| Index | Value | Note |
|---|---|---|
| 1 | 101.2 | Early |
| 2 | 101.9 | Early |
| 3 | 102.4 | Early |
| 4 | 102.1 | Mid |
| 5 | 102.7 | Mid |
| 6 | 103.3 | Mid |
| 7 | 103.0 | Mid |
| 8 | 103.8 | Mid |
| 9 | 104.1 | Late |
| 10 | 104.0 | Late |
| 11 | 104.6 | Late |
| 12 | 105.2 | Late |
- Paste your values in order, or upload a CSV with one numeric column.
- Pick a significance level, then choose ADF deterministic terms.
- Select lag handling for ADF (AIC, BIC, or fixed).
- Choose KPSS type and long-run lag handling (auto or manual).
- Press Submit to view results above the form.
- Use the CSV or PDF buttons to export inputs, settings, and outcomes.
Why Stationarity Matters
Stationary series keep their average level, spread, and dependence structure broadly stable over time. Many forecasting and inference methods assume this stability, because changing variance or drifting means can inflate confidence and create misleading significance. A quick stationarity screen helps decide whether to difference, detrend, transform, or model with explicit trends and seasonality. In practice, even mild nonstationarity can distort correlation and regression coefficients.
What ADF Reports
The Augmented Dickey–Fuller test evaluates a unit‑root null. This tool estimates a regression on first differences and inspects the t‑statistic on the lagged level term. More negative values provide stronger evidence against a unit root. At 5%, compare the statistic to the critical value shown. Reporting multiple lags with information criteria helps reduce autocorrelation in residuals and improves reliability.
What KPSS Adds
KPSS complements ADF by flipping the null: it starts from stationarity and asks whether cumulative residuals grow too large. The statistic uses a long‑run variance estimate, so the chosen Newey–West lag matters when residuals are serially correlated. Auto lag rules scale with sample size, while manual lags help when you know the data’s frequency. When ADF rejects a unit root and KPSS fails to reject stationarity, the series is typically stable enough for many models.
Lag and Trend Choices
Deterministic settings change interpretation. A constant targets level stationarity, while a constant plus trend targets trend stationarity. If your domain implies drift, including a trend prevents false rejections driven by deterministic growth. Lag selection balances fit and parsimony: AIC often selects larger lags; BIC is stricter. Over‑lagging can waste degrees of freedom, especially with short samples. Under‑lagging can leave residual autocorrelation and bias the test statistic.

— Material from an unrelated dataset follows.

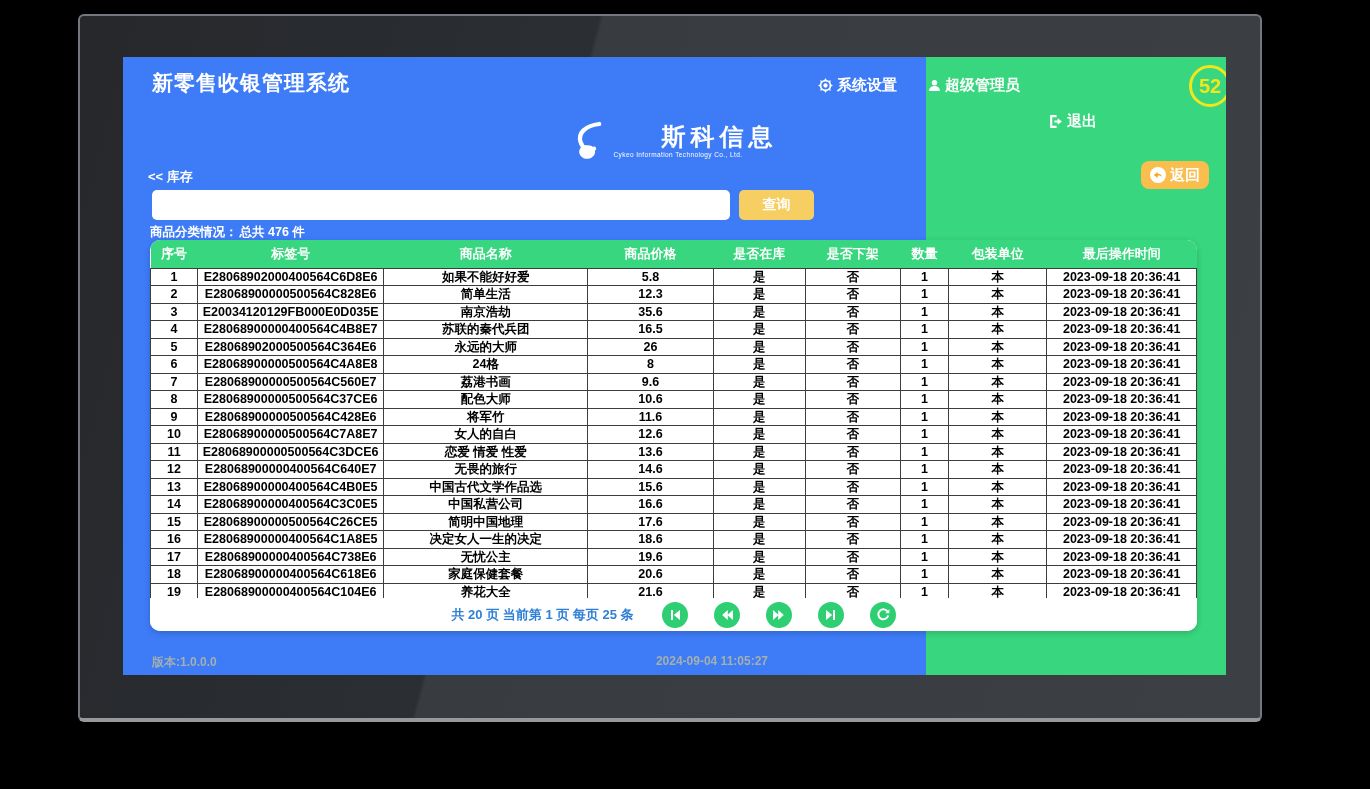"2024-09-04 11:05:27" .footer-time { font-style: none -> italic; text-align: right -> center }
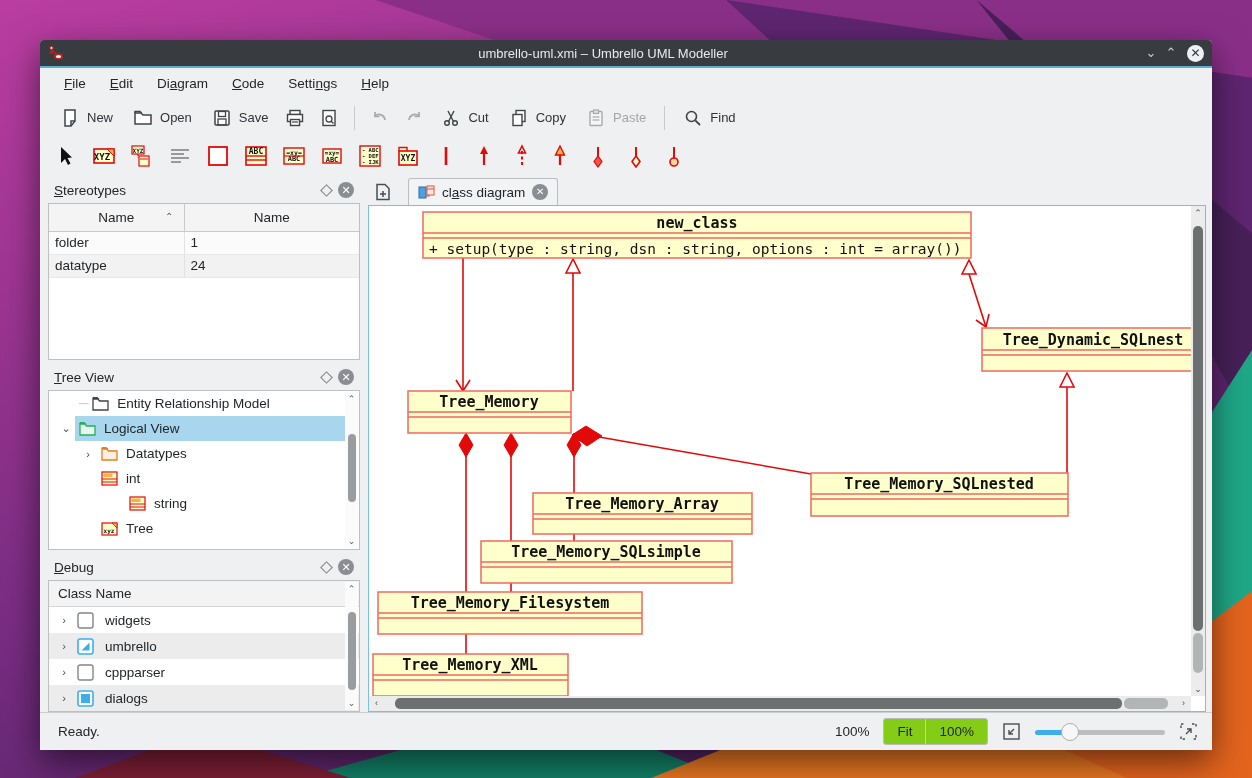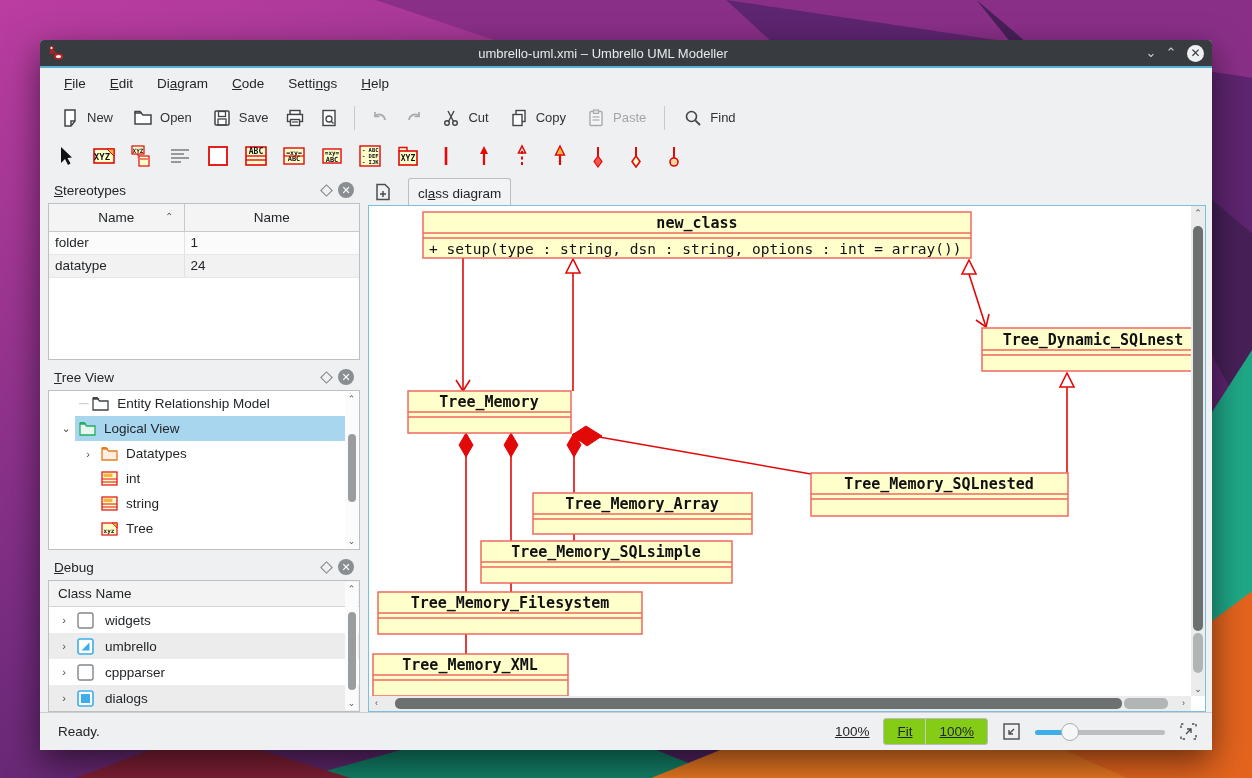"class diagram" .tab { flex-direction: column -> none }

Practical Workflow for Modeling
Start by plotting the series and reviewing diagnostics such as ACF(1), variance, and a simple trend slope. If tests indicate nonstationarity, try log transforms for scale effects, first differences for stochastic trends, or seasonal differences for periodic patterns. Re‑test after each change. For financial returns, stationarity is common; for prices, differencing is often required. Document settings and outcomes with exports, so modeling decisions remain transparent during audits, handoffs, and updates.

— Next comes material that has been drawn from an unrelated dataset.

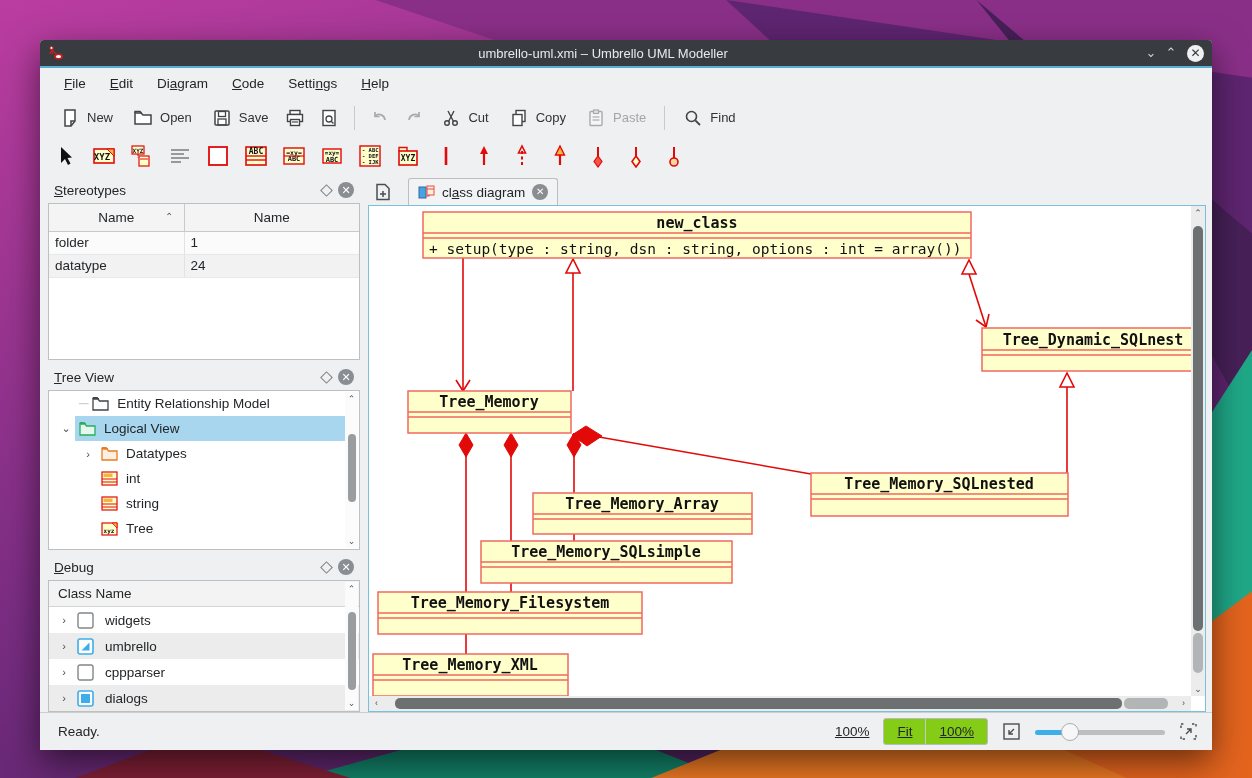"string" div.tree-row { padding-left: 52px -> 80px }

What does “stationary” mean for a time series?
A stationary series has stable mean and variance over time, and its autocorrelation depends mainly on lag, not calendar time. Small deviations can exist, but large drifts or changing volatility usually violate stationarity.

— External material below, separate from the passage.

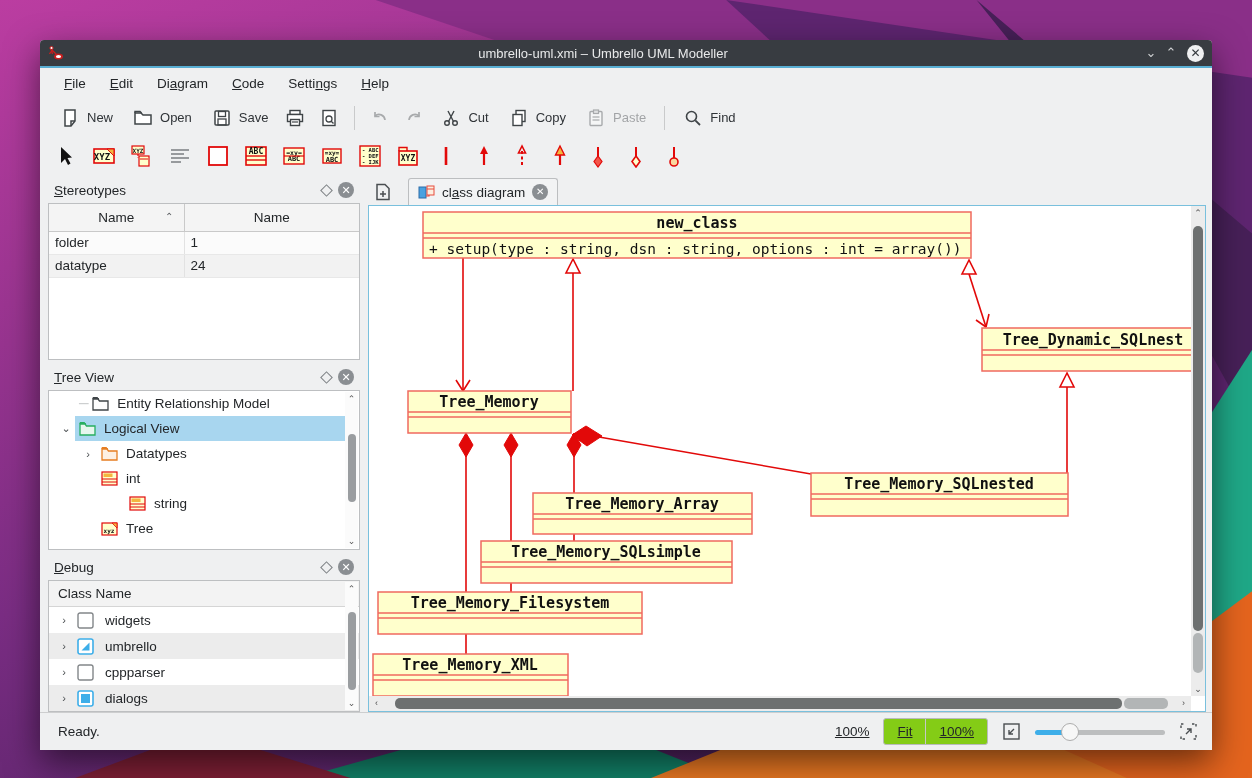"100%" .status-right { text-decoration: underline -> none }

Why run both ADF and KPSS together?
ADF tests a unit‑root null, while KPSS tests a stationarity null. Using both reduces one‑sided ambiguity: agreement strengthens the conclusion, and disagreement flags borderline behavior, structural breaks, or inadequate lag choices.
How many data points should I use?
More is better. For reliable lagged regressions, aim for at least 30–50 observations, especially when allowing several lags. With very short samples, results can be unstable and overly sensitive to trend options.
How do I choose ADF lags?
Start with AIC for a more flexible fit or BIC for a simpler model. If residual autocorrelation remains, increase the maximum lag. If degrees of freedom are tight, use fewer lags or a fixed lag based on domain knowledge.
What should I do if the series is nonstationary?
Common fixes include differencing, log transforms for scale changes, removing deterministic trends, and seasonal differencing for periodic patterns. After adjustments, rerun the tests and validate with plots and residual checks.
Do these tests detect structural breaks?
Not directly. Breaks can cause misleading outcomes, such as rejecting stationarity even when segments are stable. If you suspect regime changes, consider break tests, rolling diagnostics, or modeling approaches that allow time‑varying parameters.